Selain itu, untuk bisa memahami pasangan, lanjut Dradjat, minimal kita dituntut untuk mengenali sisi positif dan negatifnya. Sisi positif dari mereka yang disiplin antara lain terbiasa bekerja keras alias tak manja dan bisa mengontrol diri karena bukan tipe impulsif yang gampang meledak-ledak atau serba menuntut. Sayangnya, mereka kelewat dikuasai oleh aturan-aturan yang seolah tak bisa ditawar. Artinya, kalau di agenda tertulis jam 5 harus bangun pagi, begitu alarm berbunyi, saat itu juga ia akan turun dari tempat tidur. Baginya, seluruh waktu sudah diprogram sedemikian rupa untuk kegiatan demi kegiatan. Jam sekian harus ini dan itu, hingga boleh dibilang tak bisa hidup "wajar" di luar jadwal ketat tadi. Nah, kalau kehidupan semacam ini yang dijalani, bukankah suatu saat akan berbalik jadi bumerang bagi energinya? Minimal ia akan ambruk kelelahan karena tak ada keseimbangan maupun penyegaran dalam pola hidupnya.
MENGENALI RAGAM DISIPLING
Menurut Dradjat, disiplin idealnya terbentuk dari dalam diri sendiri atau sudah terinternalisasi menjadi bagian dirinya. Karena bila merupakan sesuatu yang dipaksakan atau di-drill dari luar, itu artinya individu yang bersangkutan memang tak punya pilihan lain. Karena self-nya sebetulnya amat tertekan, hingga tak memungkinkannya mengekspresikan diri mengingat disiplin eksternal begini memang identik dengan segala keteraturan dan ketaatan. Sayangnya, disiplin seperti ini baru bisa berjalan jika ada pengawasan ketat. Begitu sosok yang memaksakan kehendak tak tampak, disiplin pun kembali longgar atau bahkan terlupakan. Sebaliknya, bila muncul dari dalam diri karena dinilai sesuai dengan kehendak diri atau sudah terinternalisasi sedemikian rupa, tanpa pengawasan pun disiplin akan berjalan dengan sendirinya.
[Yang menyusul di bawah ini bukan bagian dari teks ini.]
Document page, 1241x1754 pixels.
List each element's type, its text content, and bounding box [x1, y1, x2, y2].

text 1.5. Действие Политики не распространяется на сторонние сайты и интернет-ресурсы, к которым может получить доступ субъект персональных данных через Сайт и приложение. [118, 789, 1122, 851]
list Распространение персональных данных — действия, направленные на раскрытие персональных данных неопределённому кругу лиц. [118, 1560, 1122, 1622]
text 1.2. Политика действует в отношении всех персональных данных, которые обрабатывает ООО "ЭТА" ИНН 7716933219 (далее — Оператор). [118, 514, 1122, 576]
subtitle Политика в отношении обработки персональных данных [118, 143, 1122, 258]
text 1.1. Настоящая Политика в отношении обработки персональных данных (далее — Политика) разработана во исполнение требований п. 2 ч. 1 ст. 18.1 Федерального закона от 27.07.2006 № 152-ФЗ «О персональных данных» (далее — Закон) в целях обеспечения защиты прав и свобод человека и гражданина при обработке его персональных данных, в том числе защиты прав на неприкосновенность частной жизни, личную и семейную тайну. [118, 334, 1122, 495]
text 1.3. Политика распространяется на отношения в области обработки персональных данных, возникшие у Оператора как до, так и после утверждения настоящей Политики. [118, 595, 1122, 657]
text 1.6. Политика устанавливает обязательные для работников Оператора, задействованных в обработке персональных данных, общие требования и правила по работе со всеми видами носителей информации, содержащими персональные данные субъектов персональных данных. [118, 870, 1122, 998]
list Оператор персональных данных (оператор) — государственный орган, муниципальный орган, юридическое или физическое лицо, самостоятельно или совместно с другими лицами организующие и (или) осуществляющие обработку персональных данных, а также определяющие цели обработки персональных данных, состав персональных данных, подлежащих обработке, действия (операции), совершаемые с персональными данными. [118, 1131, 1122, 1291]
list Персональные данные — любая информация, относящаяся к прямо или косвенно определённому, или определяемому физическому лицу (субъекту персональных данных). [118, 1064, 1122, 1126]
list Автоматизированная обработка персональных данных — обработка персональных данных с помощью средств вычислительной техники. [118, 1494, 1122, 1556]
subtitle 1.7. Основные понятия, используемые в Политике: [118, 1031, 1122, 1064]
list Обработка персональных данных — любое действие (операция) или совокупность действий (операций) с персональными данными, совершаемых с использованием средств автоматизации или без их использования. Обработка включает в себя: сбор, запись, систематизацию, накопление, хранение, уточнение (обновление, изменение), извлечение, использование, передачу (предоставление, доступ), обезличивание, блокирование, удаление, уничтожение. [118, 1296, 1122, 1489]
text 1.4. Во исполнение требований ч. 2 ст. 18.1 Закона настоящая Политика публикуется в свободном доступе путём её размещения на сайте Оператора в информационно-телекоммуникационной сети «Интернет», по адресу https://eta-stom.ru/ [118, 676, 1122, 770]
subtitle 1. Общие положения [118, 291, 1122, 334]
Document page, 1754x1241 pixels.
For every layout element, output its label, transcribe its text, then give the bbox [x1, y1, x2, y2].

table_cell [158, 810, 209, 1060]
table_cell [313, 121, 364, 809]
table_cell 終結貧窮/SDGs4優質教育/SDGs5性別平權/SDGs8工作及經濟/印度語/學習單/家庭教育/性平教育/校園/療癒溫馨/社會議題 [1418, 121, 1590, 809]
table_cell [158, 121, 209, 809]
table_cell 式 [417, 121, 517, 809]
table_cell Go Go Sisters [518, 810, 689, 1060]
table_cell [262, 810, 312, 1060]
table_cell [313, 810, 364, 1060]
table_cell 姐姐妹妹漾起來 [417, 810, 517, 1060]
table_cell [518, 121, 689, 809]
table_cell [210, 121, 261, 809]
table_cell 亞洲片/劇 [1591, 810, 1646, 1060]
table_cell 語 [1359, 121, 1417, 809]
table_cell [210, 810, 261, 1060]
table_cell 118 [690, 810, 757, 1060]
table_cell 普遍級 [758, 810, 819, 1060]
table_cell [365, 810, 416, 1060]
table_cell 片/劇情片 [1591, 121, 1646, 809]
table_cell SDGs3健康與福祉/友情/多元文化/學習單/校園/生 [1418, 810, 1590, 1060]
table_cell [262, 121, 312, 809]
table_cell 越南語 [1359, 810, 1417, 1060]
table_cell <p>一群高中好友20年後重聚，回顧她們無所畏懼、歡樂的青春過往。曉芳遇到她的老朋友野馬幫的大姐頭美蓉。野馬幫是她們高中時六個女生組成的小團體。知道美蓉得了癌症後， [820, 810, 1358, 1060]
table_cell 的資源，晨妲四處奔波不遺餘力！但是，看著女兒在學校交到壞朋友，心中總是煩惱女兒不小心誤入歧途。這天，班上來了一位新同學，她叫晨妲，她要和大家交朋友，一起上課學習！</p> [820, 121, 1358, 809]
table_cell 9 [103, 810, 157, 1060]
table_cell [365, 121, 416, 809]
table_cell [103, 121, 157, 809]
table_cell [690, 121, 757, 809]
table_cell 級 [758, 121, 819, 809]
Mengenai hal ini, Dradjat mengemukakan contoh berupa penelitian yang dilakukan Bandura, tokoh teori belajar sosial (Social Learning Theory). Dalam penelitian tersebut, sekelompok individu diberi reward sebelum mengerjakan sesuatu. Kelompok kedua tak diberi reward sama sekali, kelompok ketiga baru diberi reward bila sudah selesai mengerjakannya dan kelompok keempat adalah kelompok yang memberi reward sendiri. Dari hasil penelitian tersebut ternyata kelompok ketiga dan keempat lebih berprestasi dibanding kelompok pertama dan kedua. Bahkan pada kelompok keempat, ada kecenderungan untuk selalu meningkatkan prestasi kendati tak diawasi atau disuruh-suruh. Menurut Dradjat, ini membuktikan bahwa reward yang diberikan dari diri sendiri akan lebih kuat pengaruhnya dibanding reward dari luar.
KESALAHAN POLA ASUH
Sedangkan sisi negatif yang menonjol dari mereka yang tak disiplin adalah tak kuasa menahan keinginan diri. Soalnya, apa pun yang mereka inginkan harus selalu dituruti saat itu juga. Itu berarti, mereka tak memiliki kekuatan ego untuk mengontrol dirinya, hingga selalu terbawa ke mana air mengalir atau angin berhembus. Contohnya, ketika muncul keinginan, "Ah lagi malas. Santai dulu, ah," maka saat itu juga ia akan bersantai, tak peduli setumpuk tugas menanti! Konyol, kan, Bu-Pak?
Orang-orang yang santai tak keruan ini umumnya lebih merupakan akibat kesalahan pola asuh, semisal kelewat dimanja dan selalu dituruti apa pun keinginannya. Tak heran kalau mereka akhirnya tak mengenal aturan hingga berkembang jadi individu yang seenaknya, selain amat tergantung pada orang lain dan obsesif. Kendati tak tertutup kemungkinan pula pengaruh budaya dan perkembangan masyarakat yang membentuk seseorang jadi manusia yang individualis.